Ancestry testing is "genetic astrology", says UK geneticist

Michael Cook
2 Mar 2013
Reproduced with Permission
BioEdge

23andMe.com, a California-based genetic testing company, spruiks ancestry testing on its website. For US$99, you can discover the composition of your ancestors, your genetic relatives, your maternal and paternal lineages, and the percentage of your DNA which comes from Neanderthals. "Trace Your Family Lineages Back 10,000 Years and Beyond," it says. "Find out if you share an ancestor with famous figures such as Marie Antoinette and Thomas Jefferson."

Similar companies around the world are springing up - to the enrichment of some geneticists and the dismay of others.

Five years ago three US scientists writing in the New England Journal of Medicine, described ancestry tests as "premature attempts at popularising genetic testing". One called the tests "recreational genomics".
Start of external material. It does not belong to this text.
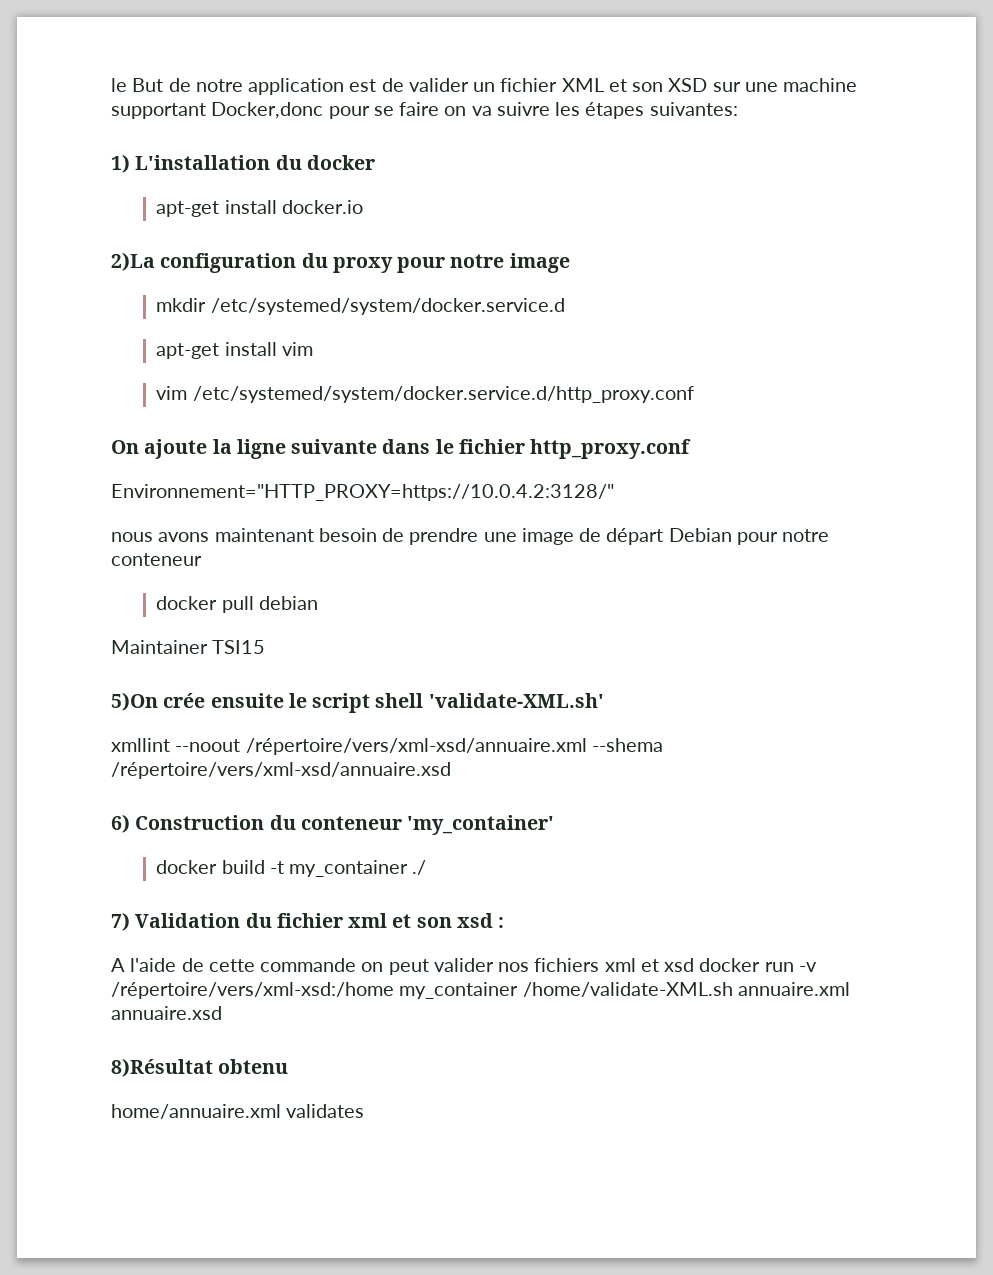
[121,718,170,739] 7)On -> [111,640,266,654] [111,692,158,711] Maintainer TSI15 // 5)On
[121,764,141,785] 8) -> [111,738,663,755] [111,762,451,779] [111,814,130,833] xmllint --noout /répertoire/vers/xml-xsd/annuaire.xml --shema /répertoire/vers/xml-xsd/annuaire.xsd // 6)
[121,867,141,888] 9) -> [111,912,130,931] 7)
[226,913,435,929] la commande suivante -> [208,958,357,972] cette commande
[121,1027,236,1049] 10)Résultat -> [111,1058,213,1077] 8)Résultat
Just as huffy was a British geneticist, Mark Thomas, of University College London, who wrote in the Guardian this week that, "The truth is that there is usually little scientific substance to most of [these claims] and they are better thought of as genetic astrology". A closer study of ancestry claims shows that they are very easy to make. "It has been reasonably estimated that around 5,000 years ago everybody who was alive was either the common ancestor of everybody alive today, or of nobody alive today; at this point in history we all share exactly the same set of ancestors," says Dr Thomas.

"'Genetic Astrology' stories are often promoted by people with financial interests in genetic ancestry testing companies… Perhaps it is harmless fun to speculate beyond the facts, armed with exciting new DNA technologies? Not really. It costs unwitting customers of the genetic ancestry industry a substantial amount of hard-earned cash, and it disillusions them about science and scientists when they learn the truth, which is almost always disappointing relative to the story they were told."